Outro dado que deixa o mercado de olhos arregalados é a lucratividade do Alibaba. A empresa faturou 8 bilhões de dólares em 2013, dos quais 3,6 bilhões foram lucro líquido. O Alibaba é apenas um intermediário, e a receita vem das comissões e dos anúncios pagos pelos vendedores.
Com essas margens de lucro e um crescimento anual médio de 27% ao ano no e-commerce chinês, de acordo com a consultoria chinesa iResearch, não é surpreendente o interesse despertado pela abertura do capital da empresa. E quem entrou no negócio cedo agora terá a chance de sair com um bom dinheiro.
Em 2005, o Yahoo! pagou 1 bilhão de dólares por 40% da empresa. Hoje, o Yahoo! tem 24% das ações do Alibaba, participação que pode vir a valer 50 bilhões de dólares (caso o valor de mercado do Alibaba atinja 200 bilhões).
Com um negócio que está patinando há vários anos, o Yahoo! deverá ser um dos grandes beneficiados do IPO.
Já o próprio Alibaba deverá usar o capital levantado no IPO para crescer de forma ainda mais agressiva na China, foco de seu negócio. Nem sequer metade da população está online — ou seja, uma massa potencial de 600 milhões de consumidores ainda segue inexplorada.
A dominância do grupo Alibaba é tão grande que a empresa não precisa usar anúncios em sites de busca, como Google e Baidu, o líder local. A presença no sistema de pagamento via celular, uma intersecção-chave entre o comércio eletrônico e o varejo tradicional, também é uma vantagem estratégica.
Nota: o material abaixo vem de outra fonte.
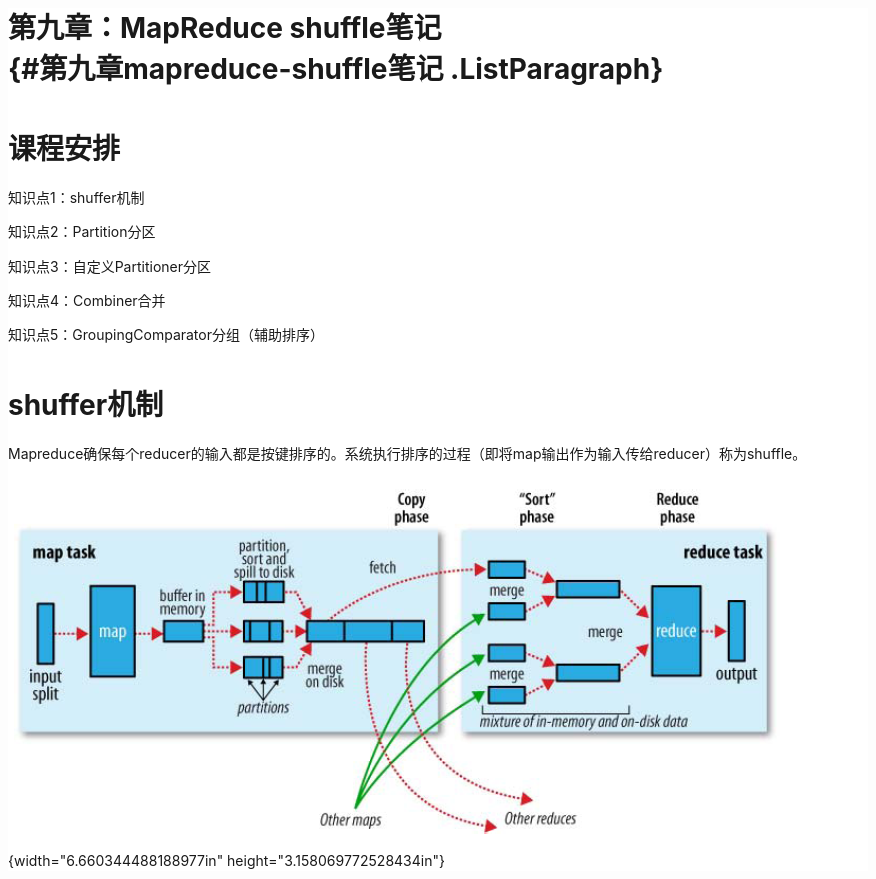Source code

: 第九章：MapReduce shuffle笔记\
 {#第九章mapreduce-shuffle笔记 .ListParagraph}
==============================

课程安排
========

知识点1：shuffer机制

知识点2：Partition分区

知识点3：自定义Partitioner分区

知识点4：Combiner合并

知识点5：GroupingComparator分组（辅助排序）

shuffer机制
===========

Mapreduce确保每个reducer的输入都是按键排序的。系统执行排序的过程（即将map输出作为输入传给reducer）称为shuffle。

![](media9/media/image1.png){width="6.660344488188977in"
height="3.158069772528434in"}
O Alibaba “poderá ser uma das empresas mais valiosas do mundo em cinco anos, com vendas de mais de 1 trilhão de dólares por suas plataformas a cada ano”, diz Gordon Orr, da consultoria McKinsey. Pode ser algo arriscado — mas, se Jack Ma e o Alibaba entregarem o que estão prometendo, os investidores internacionais que comprarem ações no IPO farão um verdadeiro negócio da China.